Sołtys Mirosław Szymczyk martwi się, że objazd doprowadzi do kompletnej degradacji drogi, która już wcześniej była w fatalnym stanie. – Czy nam to ktoś naprawi? Ten pozrywany asfalt, zniszczone pobocza – dopytuje. Kolejnym zmartwieniem jest czas. – Nie bardzo wierzymy, że prace zakończą się w terminie – mówią mieszkańcy.
– Po pierwsze skontaktuję się z szefem Wydziału Ruchu Drogowego świdnickiej policji i spróbuję przekazać zarówno temat ruchu samochodów ciężarowych, jak i skrzyżowania. Przeanalizujemy dzisiaj i jutro rano, jak to wygląda w godzinach szczytu, żeby zorientować się, jak to wygląda po 1 września, kiedy ten ruch jest zwiększony. Skontaktuję się również z miastem, czy termin zakończenia remontu z końcem września jest realny, czy prace posuwają się w taki sposób, że się zmieszczą w tym zapowiadanym okresie – deklaruje Marek Olesiński, dyrektor Służby Drogowej Powiatu Świdnickiego.

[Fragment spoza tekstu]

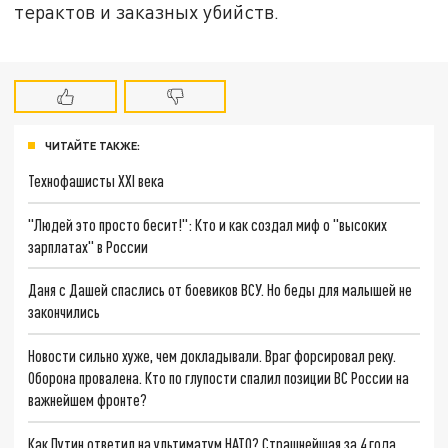
терактов и заказных убийств.
ЧИТАЙТЕ ТАКЖЕ:
Технофашисты XXI века
"Людей это просто бесит!": Кто и как создал миф о "высоких
зарплатах" в России
Даня с Дашей спаслись от боевиков ВСУ. Но беды для малышей не
закончились
Новости сильно хуже, чем докладывали. Враг форсировал реку.
Оборона провалена. Кто по глупости спалил позиции ВС России на
важнейшем фронте?
Как Путин ответил на ультиматум НАТО? Страшнейшая за 4 года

Szef powiatowych dróg zapowiada, że decyzje, czy wprowadzać zmiany na skrzyżowaniu, czy nie wprowadzać, zapadną do najbliższego piątku.

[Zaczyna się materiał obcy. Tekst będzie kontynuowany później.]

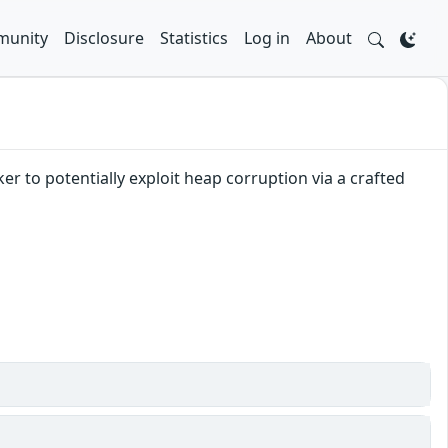
unity
Disclosure
Statistics
Log in
About
r to potentially exploit heap corruption via a crafted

Jak dodaje Marek Olesiński, przed wprowadzeniem objazdu zostało wykonane nagranie stanu dróg, którymi został on poprowadzony. – Po zakończeniu przeprowadzimy porównanie i tam, gdzie doszło do zniszczeń, zostaną one naprawione. Postaramy się także o przygotowanie dokumentacji, bo ta droga wymaga gruntownej modernizacji – mówi. Na razie jednak o żadnych, nawet przybliżonych terminach, nie ma mowy.
Mieszkańcy Jagodnika wskazują, że choć wieś znajduje się tuż obok Świdnicy, nie prowadzą do niej ścieżki rowerowe ani piesze, nie ma tez połączeń autobusowych (zostały wprowadzone obecnie tylko z powodu objazdu).